I am currently starting a background process within a subshell and was wondering how can I assign its pid number to a variable outside the subshell scope?
I have tried many different ways but MYPID always stays set to 0.

MYPID = 0;
({ sleep 2 & }; $MYPID=$!)
({ sleep 2 & }; echo $!) > $MYPID

The only way it returns a value is with:

$MYPID=$({ sleep 2 & }; echo $!)

However this discards the background process instruction and it will only return a result after 2 seconds.

  • 2
    What exactly are you trying to achieve? Why not simply sleep 2 & mypid=$!? Commented Sep 24, 2014 at 13:56
  • I am trying to suppress the process creation stdout. Both start showing the PID address and final with Done confirmation.
    – zanona
    Commented Sep 24, 2014 at 14:08

2 Answers 2


bash shouldn't print the job status when non-interactive.

If that's indeed for an interactive bash, you can do:

{ pid=$(sleep 20 >&3 3>&- & echo "$!"); } 3>&1

We want sleep's stdout to go to where it was before, not the pipe that feeds the $pid variable. So we save the outer stdout in the file descriptor 3 (3>&1) and restore it for sleep inside the command substitution. So pid=$(...) returns as soon as echo terminates because there's nothing left with an open file descriptor to the pipe that feeds $pid.

However note that because it's started from a subshell (here in a command substitution), that sleep will not run in a separate process group. So it's not the same as running sleep 20 & with regards to I/O to the terminal for instance.

Maybe better would be to use a shell that supports spawning disowned background jobs like zsh where you can do:

sleep 20 &! pid=$!

With bash, you can approximate it with:

{ sleep 20 2>&3 3>&- & } 3>&2 2> /dev/null; pid=$!; disown "$pid"

bash outputs the [1] 21578 to stderr. So again, we save stderr before redirecting to /dev/null, and restore it for the sleep command. That way, the [1] 21578 goes to /dev/null but sleep's stderr goes as usual.

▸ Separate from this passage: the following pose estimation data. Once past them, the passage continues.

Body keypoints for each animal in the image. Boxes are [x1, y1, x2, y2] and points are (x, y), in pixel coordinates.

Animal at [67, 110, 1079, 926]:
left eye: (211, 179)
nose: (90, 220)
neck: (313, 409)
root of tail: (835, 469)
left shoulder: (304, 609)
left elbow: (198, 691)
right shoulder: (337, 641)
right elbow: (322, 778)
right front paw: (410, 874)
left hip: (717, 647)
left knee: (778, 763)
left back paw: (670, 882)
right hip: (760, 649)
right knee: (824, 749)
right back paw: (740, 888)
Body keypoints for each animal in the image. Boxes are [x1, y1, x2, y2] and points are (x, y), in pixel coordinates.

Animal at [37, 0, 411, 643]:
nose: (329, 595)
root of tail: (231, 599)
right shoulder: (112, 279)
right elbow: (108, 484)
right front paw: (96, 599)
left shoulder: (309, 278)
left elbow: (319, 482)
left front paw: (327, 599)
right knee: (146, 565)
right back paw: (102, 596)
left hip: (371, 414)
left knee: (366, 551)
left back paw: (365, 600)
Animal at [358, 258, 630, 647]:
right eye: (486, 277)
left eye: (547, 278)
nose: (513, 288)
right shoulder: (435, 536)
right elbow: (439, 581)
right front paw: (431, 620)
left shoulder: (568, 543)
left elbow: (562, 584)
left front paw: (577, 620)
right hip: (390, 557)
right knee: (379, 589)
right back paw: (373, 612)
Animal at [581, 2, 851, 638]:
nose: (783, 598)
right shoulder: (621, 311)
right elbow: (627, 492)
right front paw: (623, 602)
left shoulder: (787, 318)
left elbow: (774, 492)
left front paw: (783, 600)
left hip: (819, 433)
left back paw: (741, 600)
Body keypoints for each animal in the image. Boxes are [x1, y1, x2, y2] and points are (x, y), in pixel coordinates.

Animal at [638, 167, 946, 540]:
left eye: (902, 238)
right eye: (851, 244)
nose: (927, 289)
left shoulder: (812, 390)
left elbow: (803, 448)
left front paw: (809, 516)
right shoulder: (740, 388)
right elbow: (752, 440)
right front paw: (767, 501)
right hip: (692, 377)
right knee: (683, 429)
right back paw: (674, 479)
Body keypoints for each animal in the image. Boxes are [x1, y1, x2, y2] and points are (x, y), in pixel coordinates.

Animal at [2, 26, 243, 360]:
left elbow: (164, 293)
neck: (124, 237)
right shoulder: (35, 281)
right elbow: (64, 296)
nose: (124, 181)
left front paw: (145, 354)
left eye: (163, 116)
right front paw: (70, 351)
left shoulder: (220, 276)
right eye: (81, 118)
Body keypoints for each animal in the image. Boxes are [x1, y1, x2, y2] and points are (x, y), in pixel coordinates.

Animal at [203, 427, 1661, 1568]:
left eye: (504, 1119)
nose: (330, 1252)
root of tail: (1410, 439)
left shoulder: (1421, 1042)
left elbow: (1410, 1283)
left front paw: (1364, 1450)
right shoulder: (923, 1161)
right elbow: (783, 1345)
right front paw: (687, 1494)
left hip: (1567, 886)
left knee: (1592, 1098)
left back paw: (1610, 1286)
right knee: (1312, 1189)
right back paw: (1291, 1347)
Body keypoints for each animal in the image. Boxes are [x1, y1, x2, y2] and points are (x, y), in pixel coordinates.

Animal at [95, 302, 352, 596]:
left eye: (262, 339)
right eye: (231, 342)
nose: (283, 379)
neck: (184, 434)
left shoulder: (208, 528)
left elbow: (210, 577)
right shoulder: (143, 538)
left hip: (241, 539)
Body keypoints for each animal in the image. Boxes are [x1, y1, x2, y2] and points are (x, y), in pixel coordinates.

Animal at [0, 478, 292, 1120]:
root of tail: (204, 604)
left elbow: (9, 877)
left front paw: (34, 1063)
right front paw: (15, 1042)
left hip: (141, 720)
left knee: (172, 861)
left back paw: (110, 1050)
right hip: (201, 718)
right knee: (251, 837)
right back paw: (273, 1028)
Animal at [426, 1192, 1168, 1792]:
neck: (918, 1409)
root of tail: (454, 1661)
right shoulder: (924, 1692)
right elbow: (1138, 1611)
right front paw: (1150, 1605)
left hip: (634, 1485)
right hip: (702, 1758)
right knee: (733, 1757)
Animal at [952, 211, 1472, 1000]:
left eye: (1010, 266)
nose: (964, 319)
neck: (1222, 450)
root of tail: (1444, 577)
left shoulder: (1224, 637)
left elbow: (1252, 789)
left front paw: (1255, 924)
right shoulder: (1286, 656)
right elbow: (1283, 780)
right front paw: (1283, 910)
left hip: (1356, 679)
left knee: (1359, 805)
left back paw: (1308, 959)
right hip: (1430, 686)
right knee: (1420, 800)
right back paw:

If you're going to redirect everything to /dev/null anyway, you can simply do:

{ apt-get update & } > /dev/null 2>&1; pid=$!; disown "$pid"

To redirect only stdout:

{ apt-get-update 2>&3 3>&- & } 3>&2 > /dev/null 2>&1; pid=$!; disown "$pid"
  • That looks great Stéphane. Thanks for that. I really liked the way you delegate outputs there. Would you mind explaining in the answer what each part is doing please? As I am learning this would be a valuable asset :) Thanks again
    – zanona
    Commented Sep 24, 2014 at 14:42
  • Sounds great, is it possible however to omit the output (except errors for the command in question) supposing I use apt-get update instead sleep I usually would send that to > /dev/null however since it is sending ’2>&3 the output still showing?
    – zanona
    Commented Sep 24, 2014 at 14:49
  • That’s marvellous Stéphane. thanks so much for the thorough explanation. The only thing is that on the last example with the apt-get update unfortunately when there is an error it won’t be logged since it is simple discarding everything. I was wondering about a way to keep the errors and discard the rest, however, I am not sure if that is possible. But I just noted that the process output [1] 23929 is sent to stderr so I believe this is a tricky thing :) Thanks once again for your help.
    – zanona
    Commented Sep 24, 2014 at 15:24
  • Thanks for the thorough explanations and in particular for the emulation of spawning disowned background jobs. Commented Nov 17, 2014 at 17:06
  • For those of you wondering: 3>&- closes fd 3 in the end (the innermost part of the code). With the preceding 2>&3, it's essentially a move of fd 3 to 2, which could also be written as 2>&3- (see gnu.org/software/bash/manual/bash.html#Moving-File-Descriptors). Commented Feb 10, 2022 at 17:42

second line can't work

({ sleep 2 & }; $MYPID=$!)

the ( ... ) fork a subshell, MYPID is set, then subshell exit and it's value is lost.

third line didn't work either

({ sleep 2 & }; echo $!) > $MYPID

you just echo $! to a file named 0 on local dir.

The only answer I can provide is via a temporary file (as var can't be push back)

 ( { sleep 100 & } ; echo $! > u ) > /dev/null &> /dev/null

you can replace u with any file.

  • Sounds good Archemar, I am using this process so far. However, I am not sure if there is a correct way to set temporary files? I am not sure if using mktemp or > /tmp/file Also what would be the best procedure after getting the PID? Should I remove the temporary file?